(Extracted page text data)

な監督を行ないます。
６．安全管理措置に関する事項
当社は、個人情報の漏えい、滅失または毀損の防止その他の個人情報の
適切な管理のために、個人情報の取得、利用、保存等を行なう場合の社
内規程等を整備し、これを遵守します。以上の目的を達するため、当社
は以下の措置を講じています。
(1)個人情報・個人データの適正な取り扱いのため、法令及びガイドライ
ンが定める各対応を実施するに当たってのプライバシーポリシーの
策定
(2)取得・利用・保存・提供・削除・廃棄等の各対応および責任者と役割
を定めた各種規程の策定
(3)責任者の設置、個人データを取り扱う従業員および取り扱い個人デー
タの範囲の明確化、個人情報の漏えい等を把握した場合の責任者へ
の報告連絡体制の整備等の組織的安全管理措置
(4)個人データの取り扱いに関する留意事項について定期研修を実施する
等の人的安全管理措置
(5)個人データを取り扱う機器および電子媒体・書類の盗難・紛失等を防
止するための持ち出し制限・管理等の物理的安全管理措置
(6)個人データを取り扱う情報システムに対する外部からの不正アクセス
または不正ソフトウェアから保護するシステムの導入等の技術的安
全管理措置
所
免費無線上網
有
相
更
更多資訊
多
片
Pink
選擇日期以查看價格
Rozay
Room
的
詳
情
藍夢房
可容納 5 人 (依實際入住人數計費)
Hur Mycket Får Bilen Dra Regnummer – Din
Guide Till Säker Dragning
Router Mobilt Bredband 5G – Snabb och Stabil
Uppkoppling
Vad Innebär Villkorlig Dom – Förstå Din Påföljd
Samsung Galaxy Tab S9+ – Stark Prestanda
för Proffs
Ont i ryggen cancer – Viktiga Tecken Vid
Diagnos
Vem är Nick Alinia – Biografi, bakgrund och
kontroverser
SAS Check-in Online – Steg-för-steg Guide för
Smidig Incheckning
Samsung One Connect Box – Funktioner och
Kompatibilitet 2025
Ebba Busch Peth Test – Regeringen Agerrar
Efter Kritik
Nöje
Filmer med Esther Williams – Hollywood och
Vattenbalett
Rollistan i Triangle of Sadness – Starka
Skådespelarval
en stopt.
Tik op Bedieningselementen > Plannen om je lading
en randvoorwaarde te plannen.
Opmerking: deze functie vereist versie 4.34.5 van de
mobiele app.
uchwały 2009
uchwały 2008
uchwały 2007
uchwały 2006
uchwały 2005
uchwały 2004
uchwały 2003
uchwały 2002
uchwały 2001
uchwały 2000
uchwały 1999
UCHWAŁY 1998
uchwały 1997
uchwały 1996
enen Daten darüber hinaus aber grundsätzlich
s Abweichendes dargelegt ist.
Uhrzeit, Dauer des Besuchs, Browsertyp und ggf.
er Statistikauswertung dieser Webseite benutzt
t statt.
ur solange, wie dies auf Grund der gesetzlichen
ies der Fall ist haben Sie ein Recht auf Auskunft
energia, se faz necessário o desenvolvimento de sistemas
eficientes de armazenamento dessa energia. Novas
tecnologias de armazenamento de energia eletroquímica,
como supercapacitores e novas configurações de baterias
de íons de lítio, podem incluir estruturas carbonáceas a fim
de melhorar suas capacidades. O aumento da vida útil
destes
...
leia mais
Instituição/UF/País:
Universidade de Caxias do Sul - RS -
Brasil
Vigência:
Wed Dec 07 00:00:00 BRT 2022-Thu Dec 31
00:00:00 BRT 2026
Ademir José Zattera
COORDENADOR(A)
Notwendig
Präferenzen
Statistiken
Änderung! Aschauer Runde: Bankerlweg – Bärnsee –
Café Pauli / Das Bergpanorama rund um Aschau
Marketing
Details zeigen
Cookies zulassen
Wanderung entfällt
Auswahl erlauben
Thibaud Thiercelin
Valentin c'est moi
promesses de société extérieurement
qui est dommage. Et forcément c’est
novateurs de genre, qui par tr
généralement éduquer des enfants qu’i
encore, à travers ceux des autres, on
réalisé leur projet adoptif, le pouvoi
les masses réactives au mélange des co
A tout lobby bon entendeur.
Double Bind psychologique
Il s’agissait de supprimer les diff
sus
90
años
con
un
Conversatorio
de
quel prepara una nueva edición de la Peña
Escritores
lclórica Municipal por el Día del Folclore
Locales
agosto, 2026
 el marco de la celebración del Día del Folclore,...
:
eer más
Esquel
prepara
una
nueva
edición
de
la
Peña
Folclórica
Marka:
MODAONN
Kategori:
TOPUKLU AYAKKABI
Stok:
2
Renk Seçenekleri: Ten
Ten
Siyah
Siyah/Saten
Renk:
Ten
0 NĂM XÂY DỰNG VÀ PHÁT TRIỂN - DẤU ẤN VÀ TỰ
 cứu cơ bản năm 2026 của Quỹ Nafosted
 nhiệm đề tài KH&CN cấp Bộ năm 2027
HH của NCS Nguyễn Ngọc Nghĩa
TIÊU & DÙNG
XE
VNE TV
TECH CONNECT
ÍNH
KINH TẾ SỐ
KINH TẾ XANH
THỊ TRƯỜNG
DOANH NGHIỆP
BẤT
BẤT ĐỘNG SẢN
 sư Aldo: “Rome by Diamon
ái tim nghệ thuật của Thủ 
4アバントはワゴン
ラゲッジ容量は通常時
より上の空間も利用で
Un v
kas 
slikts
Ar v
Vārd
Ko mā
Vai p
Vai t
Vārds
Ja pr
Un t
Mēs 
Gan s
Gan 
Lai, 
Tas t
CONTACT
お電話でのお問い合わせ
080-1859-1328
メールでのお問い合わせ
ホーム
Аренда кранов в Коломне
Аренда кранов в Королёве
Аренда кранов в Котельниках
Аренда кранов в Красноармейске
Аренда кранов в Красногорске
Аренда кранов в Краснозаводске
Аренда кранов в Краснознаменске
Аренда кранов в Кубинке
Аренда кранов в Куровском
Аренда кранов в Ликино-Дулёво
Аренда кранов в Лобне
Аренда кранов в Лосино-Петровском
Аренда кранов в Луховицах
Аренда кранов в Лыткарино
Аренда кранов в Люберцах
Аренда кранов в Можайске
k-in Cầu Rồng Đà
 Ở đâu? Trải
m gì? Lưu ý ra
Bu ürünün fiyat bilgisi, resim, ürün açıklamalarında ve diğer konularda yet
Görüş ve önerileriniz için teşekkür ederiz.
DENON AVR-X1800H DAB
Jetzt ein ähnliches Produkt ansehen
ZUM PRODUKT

| What is needed |
Using the records above, copy all lines that include the word "Samsung".

| Result for this task |
Samsung Galaxy Tab S9+ – Stark Prestanda
Samsung One Connect Box – Funktioner och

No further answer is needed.